Documents that are signed for legal purposes are usually good sources for exemplars. If the documents were signed in the presence of other people, this improves the legitimacy of the documents. Regardless of the circumstances, the document examiner can never be absolutely certain the known documents were really written and/or signed by the stated person.
The document examiner will request many exemplars that were written at different times and in different circumstances. The exemplars will be compared to determine whether the handwriting is consistent across the writings. If the handwriting across writings is consistent across writings, the chances it was executed by the same person is improved.
Similar writing should be compared with the questioned documents. This means that cursive writing is compared with cursive writing while printing is compared with printing.
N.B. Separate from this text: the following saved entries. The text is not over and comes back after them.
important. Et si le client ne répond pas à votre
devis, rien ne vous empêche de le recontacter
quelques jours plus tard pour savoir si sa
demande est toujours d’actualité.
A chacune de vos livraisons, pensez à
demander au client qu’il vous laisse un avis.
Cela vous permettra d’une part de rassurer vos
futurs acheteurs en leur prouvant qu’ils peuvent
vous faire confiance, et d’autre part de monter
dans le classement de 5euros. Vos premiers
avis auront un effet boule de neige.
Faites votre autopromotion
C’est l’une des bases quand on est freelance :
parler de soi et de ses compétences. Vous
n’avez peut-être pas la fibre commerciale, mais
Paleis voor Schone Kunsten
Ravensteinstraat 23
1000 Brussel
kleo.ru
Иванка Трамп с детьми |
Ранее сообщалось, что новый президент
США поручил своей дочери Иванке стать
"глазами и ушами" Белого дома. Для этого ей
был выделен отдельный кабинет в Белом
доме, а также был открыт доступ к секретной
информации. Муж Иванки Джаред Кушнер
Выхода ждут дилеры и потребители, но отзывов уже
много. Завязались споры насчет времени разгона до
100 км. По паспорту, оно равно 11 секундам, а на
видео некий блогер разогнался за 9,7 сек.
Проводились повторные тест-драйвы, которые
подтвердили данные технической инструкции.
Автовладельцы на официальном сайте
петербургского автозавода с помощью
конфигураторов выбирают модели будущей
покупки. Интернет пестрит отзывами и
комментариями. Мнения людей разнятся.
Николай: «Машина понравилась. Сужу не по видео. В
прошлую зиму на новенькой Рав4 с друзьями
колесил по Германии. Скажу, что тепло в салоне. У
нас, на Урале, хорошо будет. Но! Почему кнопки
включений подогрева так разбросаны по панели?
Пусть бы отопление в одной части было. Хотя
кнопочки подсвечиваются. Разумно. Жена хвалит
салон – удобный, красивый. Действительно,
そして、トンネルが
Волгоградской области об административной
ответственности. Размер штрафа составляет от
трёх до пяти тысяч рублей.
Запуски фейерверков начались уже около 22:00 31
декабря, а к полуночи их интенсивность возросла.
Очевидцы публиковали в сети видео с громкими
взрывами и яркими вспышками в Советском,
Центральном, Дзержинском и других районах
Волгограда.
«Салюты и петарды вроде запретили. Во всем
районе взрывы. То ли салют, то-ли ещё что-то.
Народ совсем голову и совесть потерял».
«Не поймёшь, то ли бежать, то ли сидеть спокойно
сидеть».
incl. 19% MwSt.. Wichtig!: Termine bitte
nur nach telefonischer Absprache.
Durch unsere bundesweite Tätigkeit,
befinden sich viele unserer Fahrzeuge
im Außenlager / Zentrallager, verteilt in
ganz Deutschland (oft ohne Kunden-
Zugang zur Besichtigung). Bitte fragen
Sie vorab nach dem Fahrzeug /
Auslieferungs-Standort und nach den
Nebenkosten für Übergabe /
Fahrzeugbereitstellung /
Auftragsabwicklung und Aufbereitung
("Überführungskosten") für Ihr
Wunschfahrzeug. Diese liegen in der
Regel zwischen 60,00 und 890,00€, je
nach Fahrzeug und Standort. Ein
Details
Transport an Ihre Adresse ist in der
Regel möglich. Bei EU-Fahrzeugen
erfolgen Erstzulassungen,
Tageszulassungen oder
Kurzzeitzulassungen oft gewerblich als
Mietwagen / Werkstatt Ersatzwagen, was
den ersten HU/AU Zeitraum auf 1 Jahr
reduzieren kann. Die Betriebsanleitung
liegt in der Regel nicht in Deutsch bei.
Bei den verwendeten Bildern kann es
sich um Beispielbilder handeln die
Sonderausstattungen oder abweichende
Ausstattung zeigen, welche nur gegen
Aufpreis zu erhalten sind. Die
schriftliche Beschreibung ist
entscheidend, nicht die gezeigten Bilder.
The same is true for all types of writing.
Signatures on legal forms are best for comparing a signature on a legal form. When comparing the signature on a contract or a deed, find signatures on other deeds, contracts, checks, driver’s licenses or other legal documents. For signatures on a personal letter or greeting card, try to find other signatures that were written on informal documents.
Known (Example) Documents must be authenticated. The reason is that the examiner needs to know that the writing or document against which the questioned documents are being compared are valid. This may require some research by the person who provides the questioned documents and the example documents to the document examiner.